VisSched: An Auction based Scheduler for Vision Workloads on Heterogeneous Processors
In this work, we start by characterizing the vision workloads and identifying their unique phase behavior. Subsequently, we develop an auction-theoretic scheduling scheme for such workloads on a multicore architecture. The scheme exploits the phase behavior of the vision workloads to simplify the scheduling decisions. This research work is comprehensive in the sense that we first characterize the computer vision applications on server-class processors, develop an auction-theoretic scheduling mechanism that is both starvation-free, and provides theoretical optimality guarantees for the corresponding schedules. This work was presented as a poster at DAC 2020, as a full paper at ESWEEK CASES 2020, and is published in IEEE TCAD Vol. 39 Issue 11.

Performance Prediction for Multi-Application Concurrency on GPUs
In this work, we developed a decision tree-based performance predictor for multi-application concurrency on GPUs. We clearly establish that GPUs are not the right choice when it comes to scheduling multiple applications concurrently. The predictor is able to provide an estimate of how the performance falls with the increasing number of applications. It relies on the CPU execution statistics and the fairness of schedule of the bag-of-tasks on multicores. This work is published in IEEE ISPASS 2020.

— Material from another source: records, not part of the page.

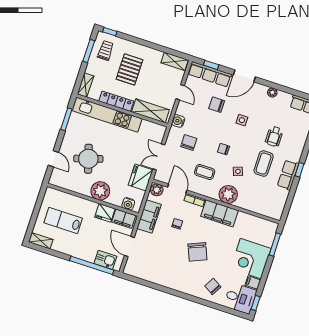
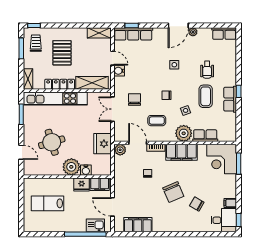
door: (244, 76) -> (178, 25), moved
chair: (217, 105) -> (148, 58), removed
water cooler: (178, 121) -> (119, 71), moved
double door: (159, 157) -> (112, 109), moved
water cooler: (128, 204) -> (86, 170), moved
row of seats: (250, 204) -> (205, 136), added
filing cabinet: (149, 217) -> (138, 225), moved, turned -90
shelving: (41, 241) -> (34, 227), removed
corner desk: (251, 259) -> (222, 159), moved
chair: (213, 286) -> (197, 204), moved

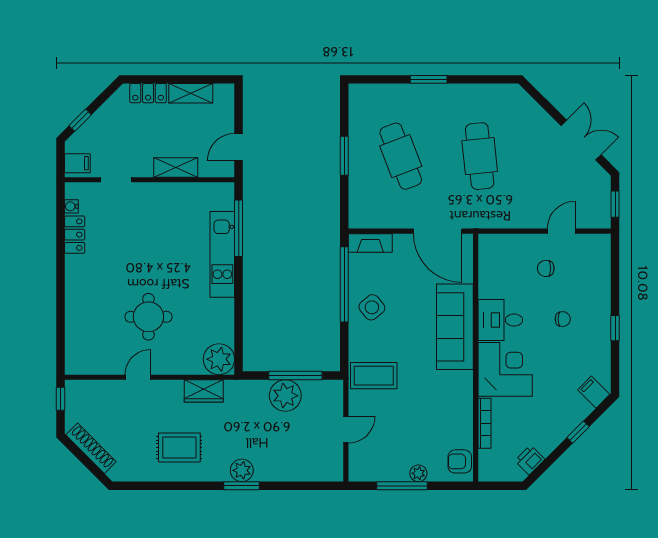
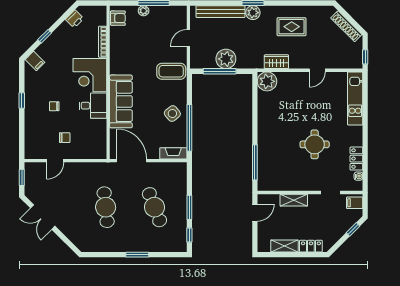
window: (344, 111) -> (189, 235), added
kitchen unit: (222, 254) -> (355, 98), moved, turned 180
round table: (148, 317) -> (315, 144), moved
bench: (294, 472) -> (220, 12), added

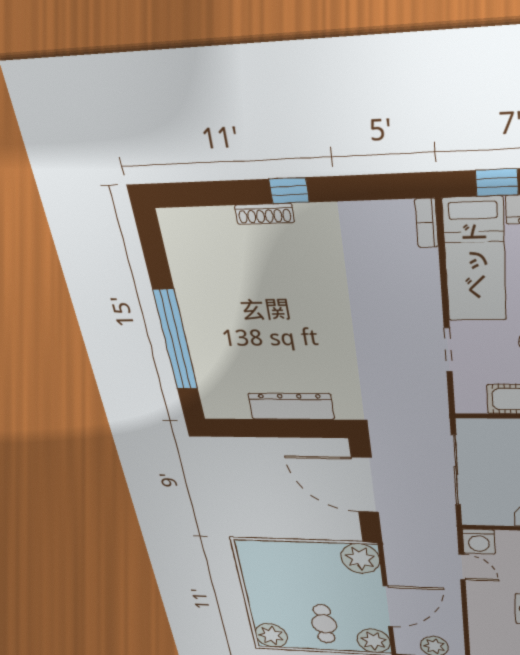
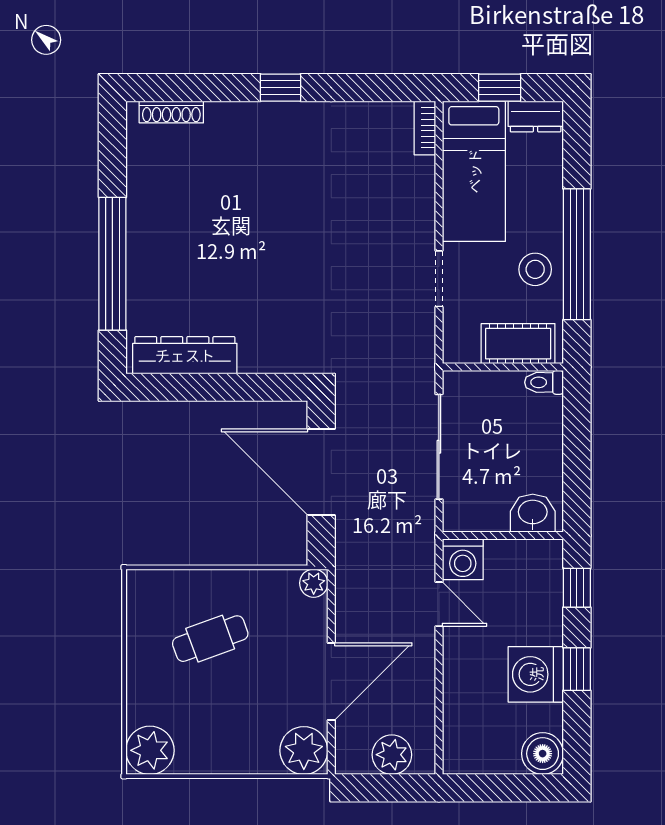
shoe rack: (264, 214) -> (171, 112), moved
dresser: (291, 406) -> (185, 355), moved
plant: (360, 559) -> (314, 583), width x0.53, depth x0.53
cafe table: (324, 624) -> (210, 639), moved, turned 70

Super Resolution on Reconfigurable Arrays
In this work, we implemented a convolutional neural network on a Virtex-6 FPGA to convert an SD video to an HD video in real time. The optimizations included computation time reduction by exploiting inherent parallelism, efficient matrix multiplication by using Toeplitz representation and memory footprint reduction by using a rotating buffer instead of a full-size input buffer. We designed a self-defined protocol that exploited the OCP protocol to fetch image data in parallel from four DDR3 banks.

FPGA Cluster based parallel architecture for Cryptanalysis
In this work, we developed a high-speed communication network, consisting of four Virtex-6 FPGAs that communicated via the MGT protocol. In addition, we developed python and C wrappers for the PCIe bus drivers to implement DMA from Linux Kernel memory to FPGA BRAM space. This work was presented at National Workshop on Cryptology 2014.